Thursday 9 February 2012

Conditioning to a clicker

I've decided to use a clicker to train Diesel, for consistancy and to improve the bond between us. Up until now Diesel had very basic training, he knew 'sit', 'come', 'stay' and 'paw'.

It seems he has mostly been lure trained (i.e shown the treat then followed it into the correct position until he sat, then given the treat), so I knew from experience that this could make clicker training difficult, as dogs who are lure taught often wait to be shown what to do rather than thinking for themselves and offering behaviours to shape (taking a small movement and building it up into a more complex behaviour or trick).

Having clicker trained my first Husky I knew the basics, but having struggled to shape any behaviours with her (having no known about clicker training until she was about 9 months old I had lure trained her) this was going to be a learning curve for both me and D.

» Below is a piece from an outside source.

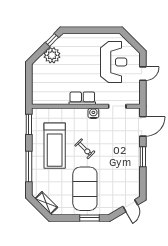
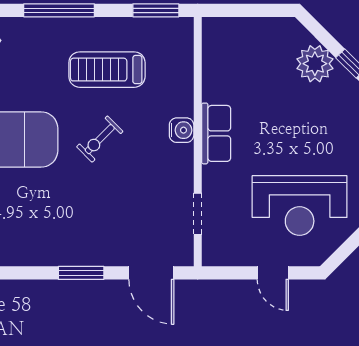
water cooler: (93, 113) -> (182, 130), moved
treadmill: (55, 146) -> (107, 70), width x0.73, depth x0.73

 The idea behind clicker training is that once you have taught the dog that click - treat, you use the clicker to mark wanted behaviours, so when the dog does something right, you click and the dog knows that a reward will follow. Using a clicker means that it is easier to mark the correct behaviour, as it is the click which tells the dog it was right, not the treat (which takes longer to give than clicking). It also makes it easier to train dogs without having a treat in view, many dogs (having been lure trained) will not respond to commands if they can not see the reward, whereas clicker trained dogs know that treat will follow click even if they can't see one.

So using most of his dinner (not all otherwise he would be upset when the others got theirs!) we started. First I had to condition him to know that the click = reward, to do this I simply clicked then immediately gave him a bit of kibble (he loves anything edible, more stubborn or fussy dogs might need something like ham or chicken to get them to work at their best). After 5 or so repetitions of click/treat (C/T) I stopped and ignored him (he was sat waiting for the next one) and waited until he got bored and wandered off, then I clicked again and he came running over looking for his treat, SUCCESS! So he now associated the click with a treat, this ment we could start to teach behaviours.

There were only two things I had planned to train him during that session, and figured that doing those would use up the amount of food I had set aside, but the boy does have a well functioning brain somewhere in that big skull of his and he was picking things up so quickly that we ended up learning five!

Watch me (a focus command)
Down (lay down)
Touch (target my hand with his nose)
Gently (take food gently)
Spin (spin 360° to his left)

I'll go over these in seperate posts as I think this one is long enough already! But I am very very proud of him, and he is looking pleased with himself too! Already I can see he is responding to me better throughout the day and I hope this will be a big help when it comes to working with him outside around other dogs.